Type: Business
Pages: 1 | Words: 240
Reading Time: 1 Minutes

Financial performance evaluation as at 30th May 2010 and 2009

1. Current ratio

2010

Current ratio

Current ratio = Current assets / current liabilities

= 1,719,477 / 1,724,408

= 0.997

2009

Current ratio = Current assets / current liabilities

= 1,512,634 / 1,285,769

= 1.17

Current ratio is very important in identifying whether the company is performing well and is capable of covering the companies’ liabilities. It shows the credit worthiness of the company in meeting its immediate liabilities.

2. Return on Equity

2010

Return on Equity = Net profit after tax / Shareholders equity * 100

= 36,676 / 903,368 * 100

= 4.05%

2009

Return on Equity = Net profit after tax / Shareholders equity * 100

= 75,920 / 911,823 * 100

= 8.32%

The return on equity is very important ratio to the company and to the shareholders. The shareholders are interested in the amounts of profits which the firm is able to distribute to them as dividends.

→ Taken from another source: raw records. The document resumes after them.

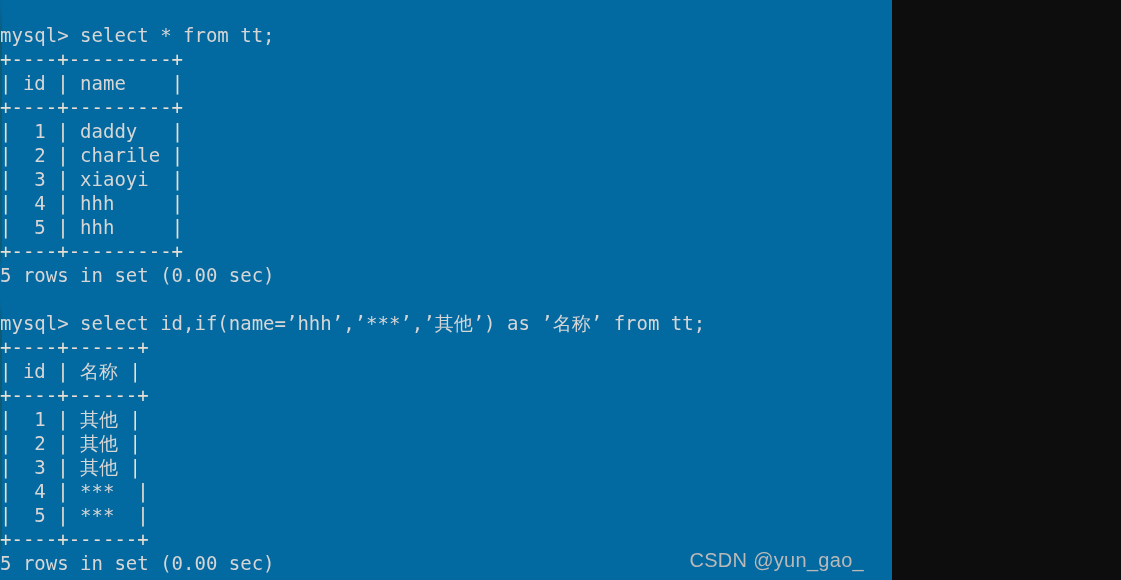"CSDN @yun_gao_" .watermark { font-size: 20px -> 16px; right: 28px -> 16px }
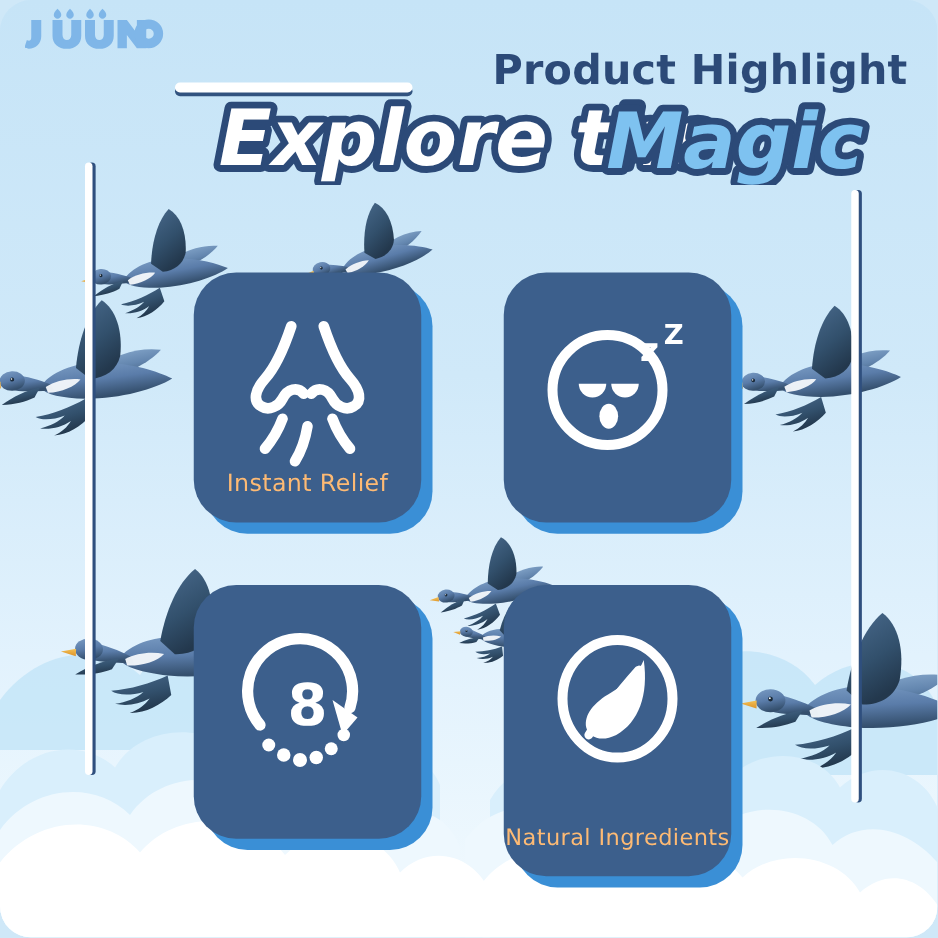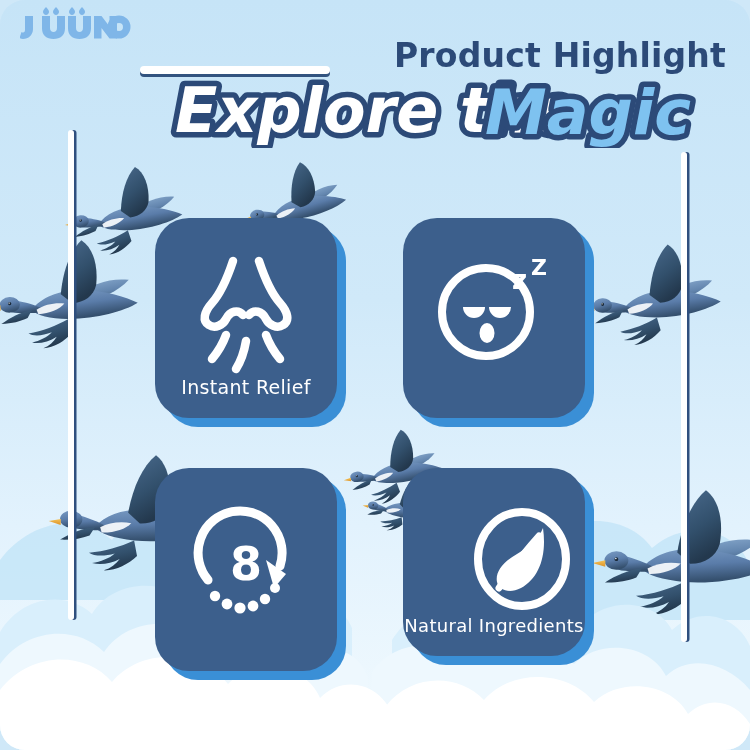"Instant Relief" .card .card-label { color: #ffffff -> #fdba74 }
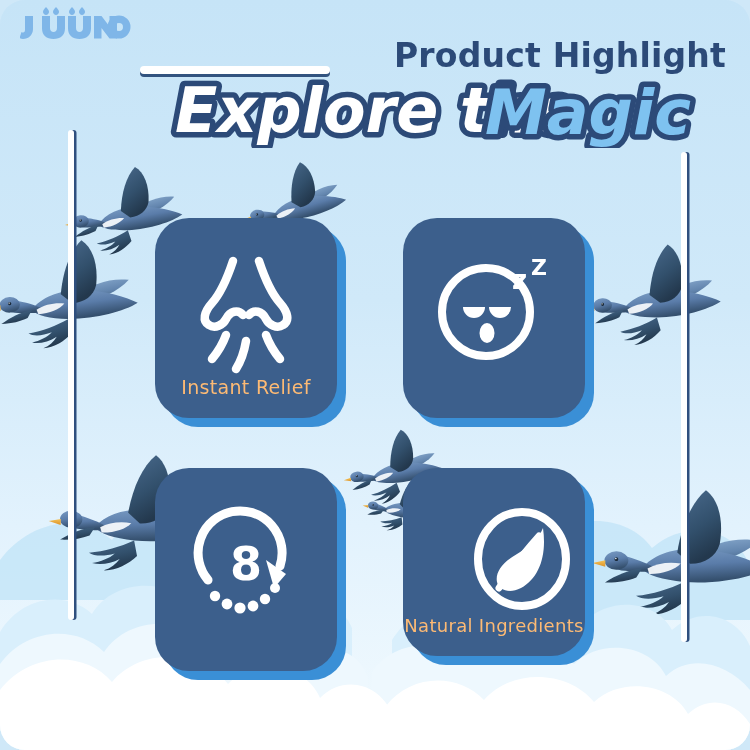"Natural Ingredients" #card-natural { align-items: flex-end -> none; height: 188px -> 233px }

The higher the more profits realized by the company hence there is also an increased in the dividends received by the shareholders. This has been the most treasure ratio by the shareholders and as such there is need by the company to prepare it as it indicates the performance o the company accordingly. The highly profitable companies are able to be identified by the calculation of this ratio. Barnes and Noble have reported a 4.05% and 8.32% in the year 2010 and 2009 respectively. This means that the company performed well in the year 2009 compared to 2010.